**EXERCISE INSTRUCTIONS**
Pictures aside, repeat every record below exactly.

**RECORD EXTRACTS**
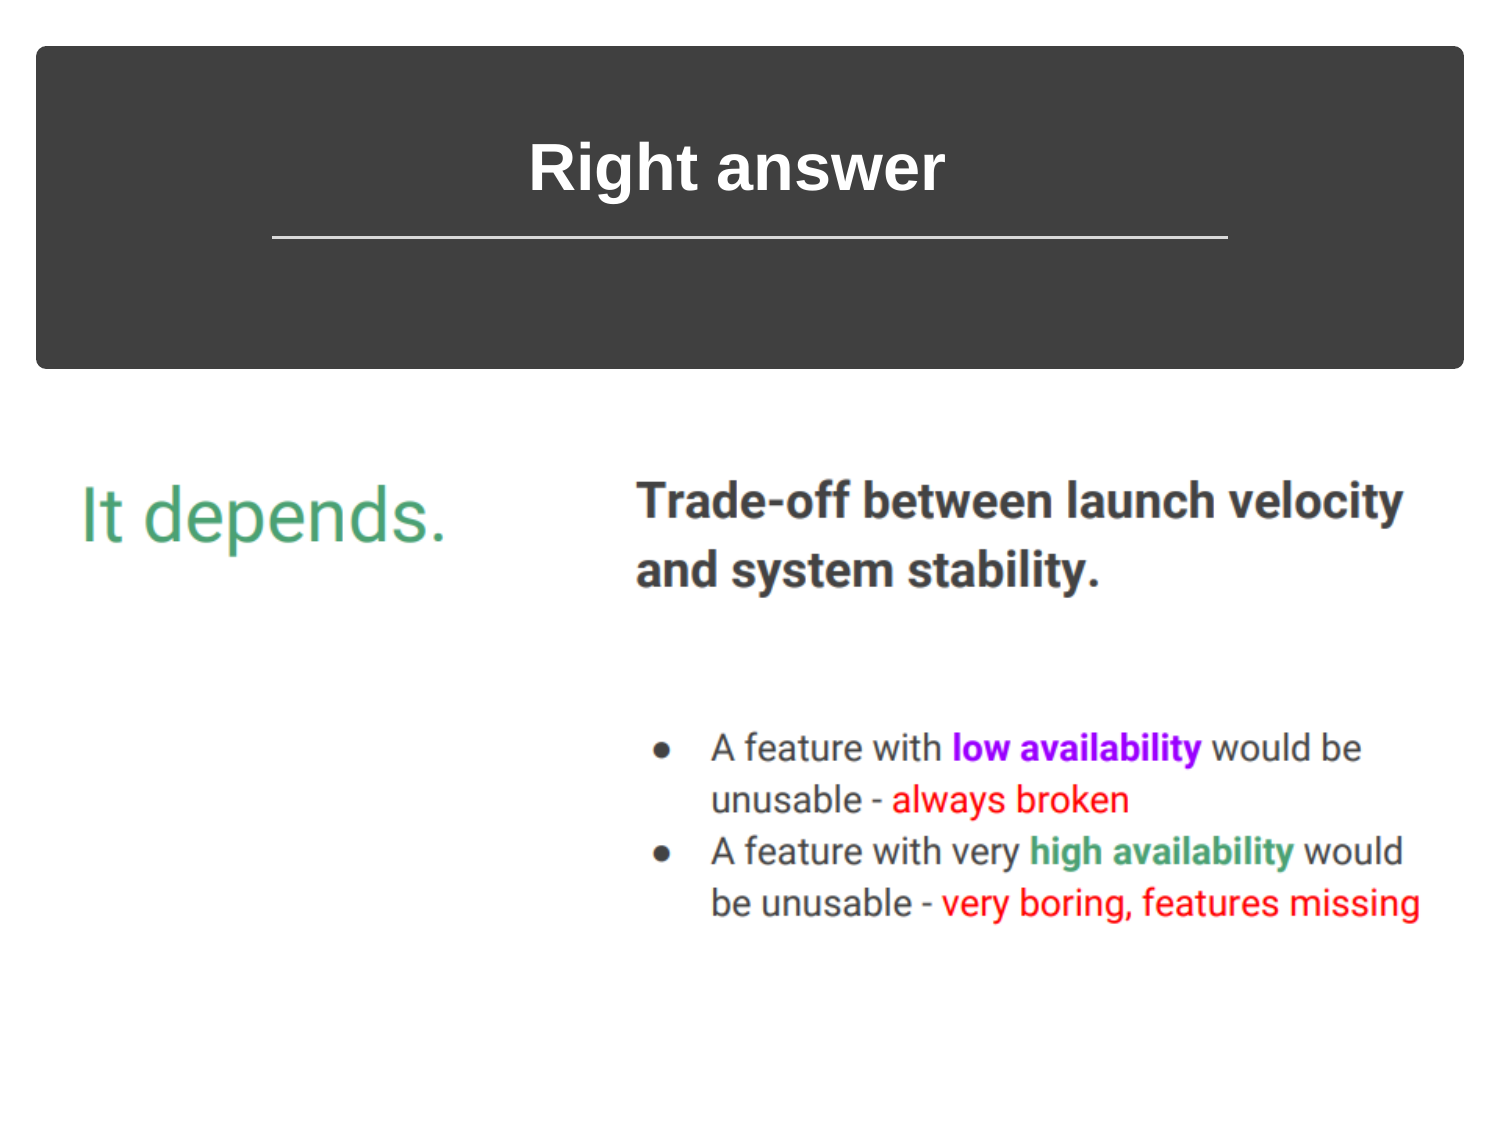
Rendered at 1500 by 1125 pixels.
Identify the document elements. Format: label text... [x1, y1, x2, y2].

title Right answer [52, 116, 1423, 213]
text_box [44, 54, 1456, 361]
picture [51, 446, 1458, 1007]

**EXERCISE ANSWER**
Rendered at 1500 by 1125 pixels.
Identify the document elements. Format: label text... [x1, y1, x2, y2].

title Right answer [52, 116, 1423, 213]
text_box [44, 54, 1456, 361]
picture [51, 446, 1458, 1007]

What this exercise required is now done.